## Stated goal
Copy the records below, substituting "MusicXML" for each "alphaTex" and leaving everything else unchanged.

— begin —

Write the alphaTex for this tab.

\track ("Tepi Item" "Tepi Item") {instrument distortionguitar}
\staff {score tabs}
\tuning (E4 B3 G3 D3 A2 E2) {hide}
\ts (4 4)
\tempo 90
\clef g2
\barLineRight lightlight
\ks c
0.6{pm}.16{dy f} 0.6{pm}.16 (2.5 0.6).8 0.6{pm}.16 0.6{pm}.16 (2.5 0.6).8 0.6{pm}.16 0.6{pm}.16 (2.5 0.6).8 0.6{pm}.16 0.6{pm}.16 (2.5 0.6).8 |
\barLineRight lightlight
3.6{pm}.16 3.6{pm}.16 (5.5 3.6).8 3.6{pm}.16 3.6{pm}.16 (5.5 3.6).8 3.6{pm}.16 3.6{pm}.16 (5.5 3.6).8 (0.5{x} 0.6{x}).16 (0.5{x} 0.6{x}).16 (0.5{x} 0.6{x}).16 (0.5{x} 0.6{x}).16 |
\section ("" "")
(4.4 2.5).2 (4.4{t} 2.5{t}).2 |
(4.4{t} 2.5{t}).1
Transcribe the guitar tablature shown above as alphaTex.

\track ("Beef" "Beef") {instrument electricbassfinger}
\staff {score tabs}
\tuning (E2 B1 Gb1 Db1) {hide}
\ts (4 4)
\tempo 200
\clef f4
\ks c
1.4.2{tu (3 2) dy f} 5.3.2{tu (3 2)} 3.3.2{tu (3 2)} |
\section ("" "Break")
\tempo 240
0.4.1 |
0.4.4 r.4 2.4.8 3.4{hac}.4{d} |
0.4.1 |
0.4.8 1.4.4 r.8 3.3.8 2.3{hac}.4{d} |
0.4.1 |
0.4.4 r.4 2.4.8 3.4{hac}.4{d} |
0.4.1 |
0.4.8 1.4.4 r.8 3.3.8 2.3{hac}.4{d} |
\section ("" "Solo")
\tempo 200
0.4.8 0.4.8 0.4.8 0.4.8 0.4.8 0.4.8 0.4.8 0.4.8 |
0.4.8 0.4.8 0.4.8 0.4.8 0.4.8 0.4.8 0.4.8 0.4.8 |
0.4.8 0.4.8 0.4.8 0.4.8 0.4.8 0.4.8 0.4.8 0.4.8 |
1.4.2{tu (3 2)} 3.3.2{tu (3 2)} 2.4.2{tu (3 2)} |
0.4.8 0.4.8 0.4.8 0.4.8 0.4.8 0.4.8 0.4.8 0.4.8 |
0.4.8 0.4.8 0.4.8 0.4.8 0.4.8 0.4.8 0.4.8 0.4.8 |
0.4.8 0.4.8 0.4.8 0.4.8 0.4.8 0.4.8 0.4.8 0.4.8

— end —

## Written response
Write the MusicXML for this tab.

\track ("Tepi Item" "Tepi Item") {instrument distortionguitar}
\staff {score tabs}
\tuning (E4 B3 G3 D3 A2 E2) {hide}
\ts (4 4)
\tempo 90
\clef g2
\barLineRight lightlight
\ks c
0.6{pm}.16{dy f} 0.6{pm}.16 (2.5 0.6).8 0.6{pm}.16 0.6{pm}.16 (2.5 0.6).8 0.6{pm}.16 0.6{pm}.16 (2.5 0.6).8 0.6{pm}.16 0.6{pm}.16 (2.5 0.6).8 |
\barLineRight lightlight
3.6{pm}.16 3.6{pm}.16 (5.5 3.6).8 3.6{pm}.16 3.6{pm}.16 (5.5 3.6).8 3.6{pm}.16 3.6{pm}.16 (5.5 3.6).8 (0.5{x} 0.6{x}).16 (0.5{x} 0.6{x}).16 (0.5{x} 0.6{x}).16 (0.5{x} 0.6{x}).16 |
\section ("" "")
(4.4 2.5).2 (4.4{t} 2.5{t}).2 |
(4.4{t} 2.5{t}).1
Transcribe the guitar tablature shown above as MusicXML.

\track ("Beef" "Beef") {instrument electricbassfinger}
\staff {score tabs}
\tuning (E2 B1 Gb1 Db1) {hide}
\ts (4 4)
\tempo 200
\clef f4
\ks c
1.4.2{tu (3 2) dy f} 5.3.2{tu (3 2)} 3.3.2{tu (3 2)} |
\section ("" "Break")
\tempo 240
0.4.1 |
0.4.4 r.4 2.4.8 3.4{hac}.4{d} |
0.4.1 |
0.4.8 1.4.4 r.8 3.3.8 2.3{hac}.4{d} |
0.4.1 |
0.4.4 r.4 2.4.8 3.4{hac}.4{d} |
0.4.1 |
0.4.8 1.4.4 r.8 3.3.8 2.3{hac}.4{d} |
\section ("" "Solo")
\tempo 200
0.4.8 0.4.8 0.4.8 0.4.8 0.4.8 0.4.8 0.4.8 0.4.8 |
0.4.8 0.4.8 0.4.8 0.4.8 0.4.8 0.4.8 0.4.8 0.4.8 |
0.4.8 0.4.8 0.4.8 0.4.8 0.4.8 0.4.8 0.4.8 0.4.8 |
1.4.2{tu (3 2)} 3.3.2{tu (3 2)} 2.4.2{tu (3 2)} |
0.4.8 0.4.8 0.4.8 0.4.8 0.4.8 0.4.8 0.4.8 0.4.8 |
0.4.8 0.4.8 0.4.8 0.4.8 0.4.8 0.4.8 0.4.8 0.4.8 |
0.4.8 0.4.8 0.4.8 0.4.8 0.4.8 0.4.8 0.4.8 0.4.8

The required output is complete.